The year has just begun but the STUSU President, Elizabeth Murphy, is already making some serious changes.
Murphy said a big part of that change is focusing on mental health.
“It’s a huge issue, and something that people don’t normally talk about,” said Murphy.
Already this year, Murphy and the students’ union have made changes to the student health plan to accommodate mental health needs.
The new plan will increase to cover $50 per visit as well as increase the overall maximum to $500.
“It only increases the plan per student to $1.80. It’s pocket change in order for people to see a psychologist and see them more than once,” she said.

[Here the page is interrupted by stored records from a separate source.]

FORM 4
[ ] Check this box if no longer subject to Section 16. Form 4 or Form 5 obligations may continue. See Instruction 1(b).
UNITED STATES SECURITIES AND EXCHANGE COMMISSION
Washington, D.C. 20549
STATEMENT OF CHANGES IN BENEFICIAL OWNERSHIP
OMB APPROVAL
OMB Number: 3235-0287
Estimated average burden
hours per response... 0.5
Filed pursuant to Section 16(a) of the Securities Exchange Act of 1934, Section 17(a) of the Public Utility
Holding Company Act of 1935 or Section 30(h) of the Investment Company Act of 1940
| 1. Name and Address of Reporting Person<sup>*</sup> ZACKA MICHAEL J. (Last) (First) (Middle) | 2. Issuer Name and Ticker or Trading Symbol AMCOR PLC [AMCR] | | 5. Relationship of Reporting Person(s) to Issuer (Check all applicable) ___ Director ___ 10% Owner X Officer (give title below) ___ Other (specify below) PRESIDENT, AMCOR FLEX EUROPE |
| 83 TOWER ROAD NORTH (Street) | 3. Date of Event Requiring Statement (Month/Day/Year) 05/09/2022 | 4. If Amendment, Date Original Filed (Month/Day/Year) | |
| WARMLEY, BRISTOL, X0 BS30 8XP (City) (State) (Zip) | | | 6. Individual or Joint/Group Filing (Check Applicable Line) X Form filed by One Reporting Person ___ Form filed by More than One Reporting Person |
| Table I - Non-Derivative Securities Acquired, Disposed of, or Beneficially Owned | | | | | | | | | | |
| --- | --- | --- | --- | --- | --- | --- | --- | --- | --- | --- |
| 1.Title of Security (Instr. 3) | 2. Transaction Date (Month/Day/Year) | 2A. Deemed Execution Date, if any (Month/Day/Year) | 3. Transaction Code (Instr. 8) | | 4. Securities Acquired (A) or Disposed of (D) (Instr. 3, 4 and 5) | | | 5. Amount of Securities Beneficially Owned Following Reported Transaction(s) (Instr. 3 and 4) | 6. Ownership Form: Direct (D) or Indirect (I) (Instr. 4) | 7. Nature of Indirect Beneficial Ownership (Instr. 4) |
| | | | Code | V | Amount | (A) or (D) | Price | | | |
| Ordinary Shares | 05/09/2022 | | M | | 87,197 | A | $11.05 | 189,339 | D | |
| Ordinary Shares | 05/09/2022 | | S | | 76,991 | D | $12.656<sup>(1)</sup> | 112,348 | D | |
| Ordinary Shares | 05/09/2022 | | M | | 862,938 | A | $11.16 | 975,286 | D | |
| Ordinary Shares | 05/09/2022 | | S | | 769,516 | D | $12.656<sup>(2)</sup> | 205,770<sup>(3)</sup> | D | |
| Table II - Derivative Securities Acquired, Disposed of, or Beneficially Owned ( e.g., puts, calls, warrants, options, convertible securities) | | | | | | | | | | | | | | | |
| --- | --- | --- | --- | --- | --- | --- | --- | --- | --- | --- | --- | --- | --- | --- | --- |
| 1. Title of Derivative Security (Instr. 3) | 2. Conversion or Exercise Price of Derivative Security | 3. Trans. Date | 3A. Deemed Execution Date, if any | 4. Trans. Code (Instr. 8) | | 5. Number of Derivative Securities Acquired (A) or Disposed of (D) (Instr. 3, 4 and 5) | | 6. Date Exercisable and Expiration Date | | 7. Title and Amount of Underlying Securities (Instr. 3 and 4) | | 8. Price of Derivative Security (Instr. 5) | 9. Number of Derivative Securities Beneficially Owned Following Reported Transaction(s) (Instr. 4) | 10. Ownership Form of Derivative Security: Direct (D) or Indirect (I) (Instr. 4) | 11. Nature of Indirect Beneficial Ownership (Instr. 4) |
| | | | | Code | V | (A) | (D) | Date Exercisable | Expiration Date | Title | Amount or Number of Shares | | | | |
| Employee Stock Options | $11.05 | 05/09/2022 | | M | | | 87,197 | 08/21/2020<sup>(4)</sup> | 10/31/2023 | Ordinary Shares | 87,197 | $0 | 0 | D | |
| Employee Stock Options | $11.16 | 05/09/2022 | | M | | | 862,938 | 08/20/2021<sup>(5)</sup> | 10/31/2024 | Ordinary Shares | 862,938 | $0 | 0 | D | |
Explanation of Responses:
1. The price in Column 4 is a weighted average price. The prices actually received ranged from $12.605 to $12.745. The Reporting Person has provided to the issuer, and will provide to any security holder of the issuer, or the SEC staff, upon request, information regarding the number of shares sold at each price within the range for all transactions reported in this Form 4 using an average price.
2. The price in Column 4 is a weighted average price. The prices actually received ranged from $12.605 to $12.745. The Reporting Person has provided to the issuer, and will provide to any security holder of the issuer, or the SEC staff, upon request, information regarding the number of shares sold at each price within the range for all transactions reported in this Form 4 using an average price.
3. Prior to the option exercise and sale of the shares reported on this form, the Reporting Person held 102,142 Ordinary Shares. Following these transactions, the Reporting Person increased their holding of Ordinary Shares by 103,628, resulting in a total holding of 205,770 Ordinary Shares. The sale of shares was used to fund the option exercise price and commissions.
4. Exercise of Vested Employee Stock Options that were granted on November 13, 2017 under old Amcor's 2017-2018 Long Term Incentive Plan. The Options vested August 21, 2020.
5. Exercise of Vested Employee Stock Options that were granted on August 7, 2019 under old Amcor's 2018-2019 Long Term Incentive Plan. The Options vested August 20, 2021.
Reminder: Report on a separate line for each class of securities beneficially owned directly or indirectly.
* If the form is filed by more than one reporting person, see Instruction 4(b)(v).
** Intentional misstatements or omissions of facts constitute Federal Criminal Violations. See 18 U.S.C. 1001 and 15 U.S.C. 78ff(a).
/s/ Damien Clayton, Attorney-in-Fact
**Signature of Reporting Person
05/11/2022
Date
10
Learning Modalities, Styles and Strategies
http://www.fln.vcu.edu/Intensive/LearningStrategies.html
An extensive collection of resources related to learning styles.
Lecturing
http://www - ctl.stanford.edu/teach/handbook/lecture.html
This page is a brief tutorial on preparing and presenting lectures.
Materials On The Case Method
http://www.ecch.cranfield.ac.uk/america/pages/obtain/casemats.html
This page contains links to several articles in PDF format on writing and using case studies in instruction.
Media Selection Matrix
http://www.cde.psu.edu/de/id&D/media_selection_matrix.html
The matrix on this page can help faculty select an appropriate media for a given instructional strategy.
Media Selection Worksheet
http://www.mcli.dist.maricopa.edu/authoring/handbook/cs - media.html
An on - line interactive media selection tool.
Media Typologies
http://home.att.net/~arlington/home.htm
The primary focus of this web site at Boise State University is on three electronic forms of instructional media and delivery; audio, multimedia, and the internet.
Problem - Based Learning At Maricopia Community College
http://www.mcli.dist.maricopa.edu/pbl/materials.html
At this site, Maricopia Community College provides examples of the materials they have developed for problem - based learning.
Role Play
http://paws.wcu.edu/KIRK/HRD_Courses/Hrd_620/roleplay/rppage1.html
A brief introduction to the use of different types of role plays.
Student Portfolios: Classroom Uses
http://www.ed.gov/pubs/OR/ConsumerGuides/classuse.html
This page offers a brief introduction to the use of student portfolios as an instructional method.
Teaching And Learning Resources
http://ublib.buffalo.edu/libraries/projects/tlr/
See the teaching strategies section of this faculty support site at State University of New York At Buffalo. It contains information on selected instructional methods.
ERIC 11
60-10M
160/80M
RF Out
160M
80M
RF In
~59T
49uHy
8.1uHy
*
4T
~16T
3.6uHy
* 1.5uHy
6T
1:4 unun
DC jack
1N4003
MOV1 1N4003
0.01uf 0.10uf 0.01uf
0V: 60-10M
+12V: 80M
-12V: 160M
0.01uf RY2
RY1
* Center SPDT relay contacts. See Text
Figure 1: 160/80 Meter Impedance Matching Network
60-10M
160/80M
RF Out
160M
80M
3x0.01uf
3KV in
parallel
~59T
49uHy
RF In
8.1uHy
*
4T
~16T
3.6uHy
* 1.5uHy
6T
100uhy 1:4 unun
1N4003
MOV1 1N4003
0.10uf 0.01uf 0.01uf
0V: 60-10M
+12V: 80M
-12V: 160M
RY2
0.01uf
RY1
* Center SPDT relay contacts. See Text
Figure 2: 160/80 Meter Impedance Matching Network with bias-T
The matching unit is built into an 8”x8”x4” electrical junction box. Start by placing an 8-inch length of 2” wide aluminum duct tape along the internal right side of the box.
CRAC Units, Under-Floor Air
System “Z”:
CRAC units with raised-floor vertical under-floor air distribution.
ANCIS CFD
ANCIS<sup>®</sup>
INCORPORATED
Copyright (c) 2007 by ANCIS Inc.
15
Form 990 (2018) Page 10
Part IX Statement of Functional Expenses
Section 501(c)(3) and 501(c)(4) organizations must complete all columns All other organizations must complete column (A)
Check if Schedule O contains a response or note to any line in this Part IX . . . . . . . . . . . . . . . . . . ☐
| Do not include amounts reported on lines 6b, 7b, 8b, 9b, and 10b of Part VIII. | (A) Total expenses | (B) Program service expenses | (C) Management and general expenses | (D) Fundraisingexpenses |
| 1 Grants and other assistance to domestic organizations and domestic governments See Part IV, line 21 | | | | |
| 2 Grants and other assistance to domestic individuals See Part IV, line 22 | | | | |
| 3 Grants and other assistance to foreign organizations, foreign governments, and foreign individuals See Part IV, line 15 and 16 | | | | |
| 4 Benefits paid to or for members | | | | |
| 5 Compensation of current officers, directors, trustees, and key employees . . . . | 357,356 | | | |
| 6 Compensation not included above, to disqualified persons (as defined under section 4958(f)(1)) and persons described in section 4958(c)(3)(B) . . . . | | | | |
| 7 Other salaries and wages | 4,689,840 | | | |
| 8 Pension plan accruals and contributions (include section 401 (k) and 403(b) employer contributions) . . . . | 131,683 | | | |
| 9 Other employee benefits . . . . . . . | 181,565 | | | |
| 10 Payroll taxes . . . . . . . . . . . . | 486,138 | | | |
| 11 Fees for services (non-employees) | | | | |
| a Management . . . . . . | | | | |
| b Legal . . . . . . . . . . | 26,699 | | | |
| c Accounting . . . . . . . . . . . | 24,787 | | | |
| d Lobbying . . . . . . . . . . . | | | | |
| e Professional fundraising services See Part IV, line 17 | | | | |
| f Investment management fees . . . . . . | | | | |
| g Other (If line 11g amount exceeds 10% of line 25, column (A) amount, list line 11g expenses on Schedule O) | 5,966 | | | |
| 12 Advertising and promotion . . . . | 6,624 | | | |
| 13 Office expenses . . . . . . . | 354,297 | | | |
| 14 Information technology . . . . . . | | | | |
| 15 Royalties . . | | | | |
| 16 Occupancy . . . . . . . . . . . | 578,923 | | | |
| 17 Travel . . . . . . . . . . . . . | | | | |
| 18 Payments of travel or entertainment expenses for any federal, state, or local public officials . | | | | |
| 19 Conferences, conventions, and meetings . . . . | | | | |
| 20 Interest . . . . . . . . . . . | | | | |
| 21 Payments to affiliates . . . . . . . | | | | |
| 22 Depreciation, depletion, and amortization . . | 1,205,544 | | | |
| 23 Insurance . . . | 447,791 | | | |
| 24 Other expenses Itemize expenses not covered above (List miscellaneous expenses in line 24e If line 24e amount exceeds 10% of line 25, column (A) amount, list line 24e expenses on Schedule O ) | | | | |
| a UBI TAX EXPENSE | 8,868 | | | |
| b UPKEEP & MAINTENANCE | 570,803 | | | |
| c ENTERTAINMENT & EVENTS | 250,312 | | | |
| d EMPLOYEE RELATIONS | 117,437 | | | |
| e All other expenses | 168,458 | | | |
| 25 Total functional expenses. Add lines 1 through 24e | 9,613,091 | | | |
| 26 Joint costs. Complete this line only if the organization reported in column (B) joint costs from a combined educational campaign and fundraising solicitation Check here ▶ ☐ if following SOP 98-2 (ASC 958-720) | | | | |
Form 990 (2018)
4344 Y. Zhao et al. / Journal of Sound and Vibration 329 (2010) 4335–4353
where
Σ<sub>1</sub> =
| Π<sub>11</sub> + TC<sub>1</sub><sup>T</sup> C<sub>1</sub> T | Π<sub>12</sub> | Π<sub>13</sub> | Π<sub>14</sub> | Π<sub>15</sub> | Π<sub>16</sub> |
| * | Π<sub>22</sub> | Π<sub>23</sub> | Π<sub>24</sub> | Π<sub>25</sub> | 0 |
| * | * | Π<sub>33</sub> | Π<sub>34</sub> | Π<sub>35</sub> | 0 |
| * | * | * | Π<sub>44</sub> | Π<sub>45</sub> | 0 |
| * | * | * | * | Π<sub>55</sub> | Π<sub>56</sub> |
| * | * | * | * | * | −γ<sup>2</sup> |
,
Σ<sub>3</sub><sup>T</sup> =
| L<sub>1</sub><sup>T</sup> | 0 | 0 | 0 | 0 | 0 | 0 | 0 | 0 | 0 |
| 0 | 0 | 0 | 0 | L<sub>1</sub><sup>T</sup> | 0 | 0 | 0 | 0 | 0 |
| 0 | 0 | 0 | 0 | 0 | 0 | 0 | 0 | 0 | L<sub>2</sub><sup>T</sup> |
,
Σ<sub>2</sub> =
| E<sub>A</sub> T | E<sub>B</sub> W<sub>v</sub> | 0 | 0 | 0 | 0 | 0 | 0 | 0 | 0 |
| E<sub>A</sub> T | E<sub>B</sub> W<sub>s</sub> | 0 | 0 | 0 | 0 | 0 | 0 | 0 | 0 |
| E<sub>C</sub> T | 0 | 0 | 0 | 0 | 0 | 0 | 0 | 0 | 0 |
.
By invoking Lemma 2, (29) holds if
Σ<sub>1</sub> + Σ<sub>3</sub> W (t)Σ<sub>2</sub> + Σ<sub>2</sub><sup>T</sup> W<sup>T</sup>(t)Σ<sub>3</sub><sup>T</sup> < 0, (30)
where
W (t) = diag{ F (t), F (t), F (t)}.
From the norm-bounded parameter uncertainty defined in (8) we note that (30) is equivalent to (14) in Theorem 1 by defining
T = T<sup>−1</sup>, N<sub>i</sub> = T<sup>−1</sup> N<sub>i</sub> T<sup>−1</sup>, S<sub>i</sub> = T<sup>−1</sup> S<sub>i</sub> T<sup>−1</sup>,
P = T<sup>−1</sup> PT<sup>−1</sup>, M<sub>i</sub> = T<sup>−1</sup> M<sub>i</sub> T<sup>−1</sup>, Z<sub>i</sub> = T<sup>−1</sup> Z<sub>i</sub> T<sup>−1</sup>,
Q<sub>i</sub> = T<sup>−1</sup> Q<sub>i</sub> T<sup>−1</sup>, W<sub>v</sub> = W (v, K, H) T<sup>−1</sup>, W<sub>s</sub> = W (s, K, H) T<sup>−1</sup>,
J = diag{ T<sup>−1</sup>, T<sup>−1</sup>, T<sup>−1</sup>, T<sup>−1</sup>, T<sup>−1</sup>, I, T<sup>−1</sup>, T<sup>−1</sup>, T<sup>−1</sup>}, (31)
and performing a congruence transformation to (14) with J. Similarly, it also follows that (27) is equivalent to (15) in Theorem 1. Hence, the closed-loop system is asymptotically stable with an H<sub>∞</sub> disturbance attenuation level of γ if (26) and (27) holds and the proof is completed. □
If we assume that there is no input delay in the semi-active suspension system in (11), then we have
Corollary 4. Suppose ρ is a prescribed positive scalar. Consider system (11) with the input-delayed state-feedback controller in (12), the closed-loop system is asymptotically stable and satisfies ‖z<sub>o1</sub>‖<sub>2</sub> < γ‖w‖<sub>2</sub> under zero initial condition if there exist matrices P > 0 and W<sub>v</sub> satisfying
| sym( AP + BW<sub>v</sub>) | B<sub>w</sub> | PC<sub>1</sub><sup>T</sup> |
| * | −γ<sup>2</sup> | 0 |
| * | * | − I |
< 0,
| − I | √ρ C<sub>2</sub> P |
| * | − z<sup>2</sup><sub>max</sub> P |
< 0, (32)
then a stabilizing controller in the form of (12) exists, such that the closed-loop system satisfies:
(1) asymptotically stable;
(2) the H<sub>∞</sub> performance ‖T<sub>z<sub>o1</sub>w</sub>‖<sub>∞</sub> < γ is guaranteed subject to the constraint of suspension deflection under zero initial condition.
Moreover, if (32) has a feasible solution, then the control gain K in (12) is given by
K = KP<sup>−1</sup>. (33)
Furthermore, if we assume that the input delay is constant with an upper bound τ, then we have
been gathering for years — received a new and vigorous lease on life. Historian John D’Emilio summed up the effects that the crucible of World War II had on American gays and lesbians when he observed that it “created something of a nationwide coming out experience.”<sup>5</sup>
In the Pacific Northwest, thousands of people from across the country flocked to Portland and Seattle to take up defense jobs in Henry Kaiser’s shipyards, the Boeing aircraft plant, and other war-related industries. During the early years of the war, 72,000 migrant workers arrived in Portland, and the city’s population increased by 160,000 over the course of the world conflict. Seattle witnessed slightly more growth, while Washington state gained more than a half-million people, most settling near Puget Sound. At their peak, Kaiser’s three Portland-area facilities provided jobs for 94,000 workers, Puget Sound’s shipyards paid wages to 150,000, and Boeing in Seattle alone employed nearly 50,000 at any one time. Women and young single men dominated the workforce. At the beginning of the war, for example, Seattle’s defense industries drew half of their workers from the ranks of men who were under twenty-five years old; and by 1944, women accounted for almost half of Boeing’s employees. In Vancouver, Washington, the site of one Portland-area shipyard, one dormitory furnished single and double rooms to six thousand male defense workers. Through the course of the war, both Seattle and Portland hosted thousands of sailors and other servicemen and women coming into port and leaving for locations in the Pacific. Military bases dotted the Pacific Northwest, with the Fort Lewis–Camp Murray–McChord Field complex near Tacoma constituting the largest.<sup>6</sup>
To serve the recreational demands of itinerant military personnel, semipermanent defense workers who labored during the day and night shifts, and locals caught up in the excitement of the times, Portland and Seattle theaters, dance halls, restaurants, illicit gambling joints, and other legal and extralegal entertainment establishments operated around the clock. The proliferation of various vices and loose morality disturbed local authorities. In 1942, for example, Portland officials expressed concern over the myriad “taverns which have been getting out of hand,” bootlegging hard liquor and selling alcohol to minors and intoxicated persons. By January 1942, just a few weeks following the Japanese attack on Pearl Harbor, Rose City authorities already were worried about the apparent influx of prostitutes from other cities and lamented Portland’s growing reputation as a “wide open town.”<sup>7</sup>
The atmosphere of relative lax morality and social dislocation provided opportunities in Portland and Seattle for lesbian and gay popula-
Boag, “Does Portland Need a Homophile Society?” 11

Another major short-term goal for Murphy is electronic voting for the fall and spring elections, something she hopes will increase voter turnout.
The voter turnout has never been very high, said Murphy. It is usually around 20 per cent.
“We definitely want to make sure that everyone has the opportunity to vote,” said Murphy.
Organizing events like a second Welcome Week right after Christmas break to get students out of their winter doldrums is a goal for the union.
“It could be an opportunity for students to get together and get back in the community of things,” she said.
The biggest goal for Murphy is advocacy. This year the STUSU will represent St. Thomas for the annual advocacy week in Ottawa. Murphy and her team will meet with the Canadian Alliance of Student Associations to discuss mental health, work permits for international students, multiple entry visas and rights for aboriginal students.
“It’s extremely important this year with the Federal election coming up in 2015. Now is the time to be setting things up and be talking to governments,” she said.
The biggest challenges for Murphy and the university are significant, such as the new collective agreement that will be rolled out this year between the university and the faculty union.
Murphy said the result of the last agreement wasn’t favorable and hopes the students will be considered in this year’s.
“Last time [professors] went on strike and it was not a great experience for everyone involved,” said Murphy. “I want to make sure the asks of the faculty are reasonable; I mean, students have taken a big hit financially and they’ll likely have to do it again.”
Murphy said although the year has just begun, the future for the STUSU and STU students is looking bright.
“So far things have been going extremely well. For example, for Shinerama our goal was $5,000, which we were deathly afraid of, and we ended up raising $7,000.”
Murphy has come to find that being the STUSU President isn’t always glorious, but it is made much easier and more rewarding through the opportunities she’s faced with.
“None of this sounds fancy, there have been no direct results yet. But I’ve found with this job so much of it is taking the opportunities that come.”